UM MODELO DE ESTÉTICA SURGIDA NO TEMPO DE LAMPIÃO QUE SE ALASTROU PARA AS DANÇAS E A ARTE DO FOLCLORE NACIONAL –
“Arte pra mim não é produto de mercado. Podem me chamar de romântico. Arte pra mim é missão, vocação e festa” (Ariano Suassuna)
Naqueles dias de sol em brasa e transgressão inculpável …
Bastava mencionar o nome de Lampião como estando nas proximidades de um vilarejo do sertão era o suficiente para que muitos corressem para os matos e serrotes. Ficavam nos caminhos os que se beneficiavam de seus óbolos, para sustentar os ditos coiteiros; talvez esta a maior estratégia do astuto Lampião para se manter a salvo de tantas caçadas e duelos ao longo de vinte anos.
Mas por que o cangaço, que se exauriu com a morte de Corisco em 1940, deixou rastros na mídia, nas letras, no cinema, e, principalmente no folclore com as indumentárias estilizadas por Virgulino Ferreira da Silva?
O mestre Câmara Cascudo registrou que nas acampadas do bando em esconsos retiros da caatinga Lampião se atracava com agulhas e linhas para costurar e bordar, numa arte singular, as roupas, lenços, cinturões, bornais (peça que Dadá de Corisco deixou marca de remate artístico). Maria Bonita ao se incorporar ao bando passou a tecer lenços de sua lavra, com a estimulação do companheiro Lampião. A cada peça ou elemento do liforme lá estava a exibição de bordados com flores, estrelas e símbolos místicos.
Para Virgulino a exibição dos uniformes ostentatórios, com o apuro estético, elevava a autoestima e laivos de poder, perante os coronéis e chefes políticos, além de despertar a admiração no povo das caatingas, pobres e apartados do alcance estatal.
E todo esse aparato colorido e envaidecedor se revelava a cada passagem do bando, em meio a sequência de recontros com volantes de contratados que vinham de toda parte, dizer que se cometiam excessos é pleonasmo! Tanto as milícias quanto cangaceiros ousavam legitimar atos de degola, assassínios, estupros e assaltos, estes com a irrisória tacha de bandeiras sociais.

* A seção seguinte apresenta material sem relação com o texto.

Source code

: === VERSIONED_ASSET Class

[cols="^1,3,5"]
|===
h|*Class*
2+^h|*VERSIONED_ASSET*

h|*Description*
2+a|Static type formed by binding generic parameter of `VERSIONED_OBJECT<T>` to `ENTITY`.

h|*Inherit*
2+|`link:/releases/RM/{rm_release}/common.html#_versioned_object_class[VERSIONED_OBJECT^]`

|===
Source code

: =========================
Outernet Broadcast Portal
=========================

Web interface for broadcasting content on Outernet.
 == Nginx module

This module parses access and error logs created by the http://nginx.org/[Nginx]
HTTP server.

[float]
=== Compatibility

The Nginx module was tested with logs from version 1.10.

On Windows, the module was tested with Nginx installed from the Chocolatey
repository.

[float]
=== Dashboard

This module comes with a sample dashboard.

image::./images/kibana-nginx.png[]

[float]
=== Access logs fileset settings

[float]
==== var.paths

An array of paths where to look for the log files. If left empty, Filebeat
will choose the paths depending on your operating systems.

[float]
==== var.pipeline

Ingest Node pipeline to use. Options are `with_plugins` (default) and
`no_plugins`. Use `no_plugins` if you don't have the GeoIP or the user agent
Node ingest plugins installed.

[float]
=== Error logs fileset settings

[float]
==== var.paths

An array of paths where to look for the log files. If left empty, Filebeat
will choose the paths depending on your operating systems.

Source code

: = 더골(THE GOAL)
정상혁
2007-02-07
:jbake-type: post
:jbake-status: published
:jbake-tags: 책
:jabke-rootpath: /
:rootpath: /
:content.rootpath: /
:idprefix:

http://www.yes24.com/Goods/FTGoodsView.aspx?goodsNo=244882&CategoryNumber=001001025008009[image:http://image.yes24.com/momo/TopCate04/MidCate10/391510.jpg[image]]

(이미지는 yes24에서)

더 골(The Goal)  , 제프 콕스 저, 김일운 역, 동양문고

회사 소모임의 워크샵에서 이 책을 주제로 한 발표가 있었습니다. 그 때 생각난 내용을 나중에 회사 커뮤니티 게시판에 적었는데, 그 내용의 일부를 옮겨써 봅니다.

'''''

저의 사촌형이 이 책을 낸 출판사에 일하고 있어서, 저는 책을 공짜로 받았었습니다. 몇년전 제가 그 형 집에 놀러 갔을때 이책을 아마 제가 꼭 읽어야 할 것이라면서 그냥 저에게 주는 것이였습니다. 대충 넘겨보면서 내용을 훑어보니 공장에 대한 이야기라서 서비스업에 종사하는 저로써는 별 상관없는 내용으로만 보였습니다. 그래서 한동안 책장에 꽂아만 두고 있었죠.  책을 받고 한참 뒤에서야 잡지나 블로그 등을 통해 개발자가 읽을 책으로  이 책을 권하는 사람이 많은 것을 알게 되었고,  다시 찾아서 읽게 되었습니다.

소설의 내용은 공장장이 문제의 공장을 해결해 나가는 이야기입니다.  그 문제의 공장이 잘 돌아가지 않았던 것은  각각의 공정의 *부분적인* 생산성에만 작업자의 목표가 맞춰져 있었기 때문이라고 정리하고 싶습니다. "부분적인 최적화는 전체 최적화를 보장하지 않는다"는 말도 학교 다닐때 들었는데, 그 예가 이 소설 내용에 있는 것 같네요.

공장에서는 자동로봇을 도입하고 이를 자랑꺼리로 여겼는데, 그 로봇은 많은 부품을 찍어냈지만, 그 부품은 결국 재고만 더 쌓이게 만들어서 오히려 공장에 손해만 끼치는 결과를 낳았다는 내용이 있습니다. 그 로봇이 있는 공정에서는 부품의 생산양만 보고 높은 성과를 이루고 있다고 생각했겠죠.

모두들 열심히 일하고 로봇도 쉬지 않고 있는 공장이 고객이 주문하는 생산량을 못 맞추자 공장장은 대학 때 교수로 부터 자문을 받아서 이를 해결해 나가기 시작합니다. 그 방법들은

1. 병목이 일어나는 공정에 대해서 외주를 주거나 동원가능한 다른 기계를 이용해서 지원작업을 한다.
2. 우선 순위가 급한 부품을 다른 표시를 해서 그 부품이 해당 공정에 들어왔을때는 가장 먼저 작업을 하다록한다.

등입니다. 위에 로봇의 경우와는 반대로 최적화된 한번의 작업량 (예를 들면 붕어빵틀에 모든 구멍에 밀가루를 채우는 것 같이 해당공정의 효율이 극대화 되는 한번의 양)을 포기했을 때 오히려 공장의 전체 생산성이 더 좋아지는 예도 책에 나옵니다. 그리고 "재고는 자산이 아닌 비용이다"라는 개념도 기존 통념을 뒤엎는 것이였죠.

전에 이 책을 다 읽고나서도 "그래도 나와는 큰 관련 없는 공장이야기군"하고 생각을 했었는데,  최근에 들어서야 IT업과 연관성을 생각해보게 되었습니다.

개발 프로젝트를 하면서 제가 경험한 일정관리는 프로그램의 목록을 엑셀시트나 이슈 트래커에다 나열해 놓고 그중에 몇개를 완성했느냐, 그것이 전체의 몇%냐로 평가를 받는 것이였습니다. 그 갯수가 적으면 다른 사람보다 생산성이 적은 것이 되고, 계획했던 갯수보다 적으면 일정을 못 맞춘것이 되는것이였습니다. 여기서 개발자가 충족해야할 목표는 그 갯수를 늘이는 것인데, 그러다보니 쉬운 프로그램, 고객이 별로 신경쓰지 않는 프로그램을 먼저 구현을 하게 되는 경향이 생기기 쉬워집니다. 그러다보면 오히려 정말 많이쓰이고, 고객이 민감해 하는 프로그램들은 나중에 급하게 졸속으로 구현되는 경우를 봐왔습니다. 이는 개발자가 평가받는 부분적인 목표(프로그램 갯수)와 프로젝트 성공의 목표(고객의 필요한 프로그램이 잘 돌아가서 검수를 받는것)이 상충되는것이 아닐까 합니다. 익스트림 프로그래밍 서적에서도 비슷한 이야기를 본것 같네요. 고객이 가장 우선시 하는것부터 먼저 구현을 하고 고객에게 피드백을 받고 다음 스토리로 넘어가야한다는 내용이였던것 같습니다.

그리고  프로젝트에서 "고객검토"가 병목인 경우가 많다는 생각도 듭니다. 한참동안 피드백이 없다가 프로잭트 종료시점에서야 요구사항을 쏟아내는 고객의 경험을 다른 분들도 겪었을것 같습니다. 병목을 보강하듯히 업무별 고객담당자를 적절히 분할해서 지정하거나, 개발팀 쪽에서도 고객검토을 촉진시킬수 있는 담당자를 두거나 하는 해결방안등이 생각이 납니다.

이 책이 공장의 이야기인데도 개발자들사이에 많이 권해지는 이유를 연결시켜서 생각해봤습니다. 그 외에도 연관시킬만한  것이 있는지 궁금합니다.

Um livro que mergulhou nesse universo de cultura tratando dos requintes, da significação dos entalhes e peças, está em Estrela de Couro – Estética do cangaço, de Frederico Pernambucano de Melo. Traça um exame minucioso das origens das representações e desenhos, a exemplo do signo de Salomão, da cruz de malta medieval, a flor-de-lis, das variações amealhadas na flora da caatinga, além das combinações atinentes a cada cangaceiro. Assim se fez um tempo de glórias efêmeras, suor, destemperos e lágrimas.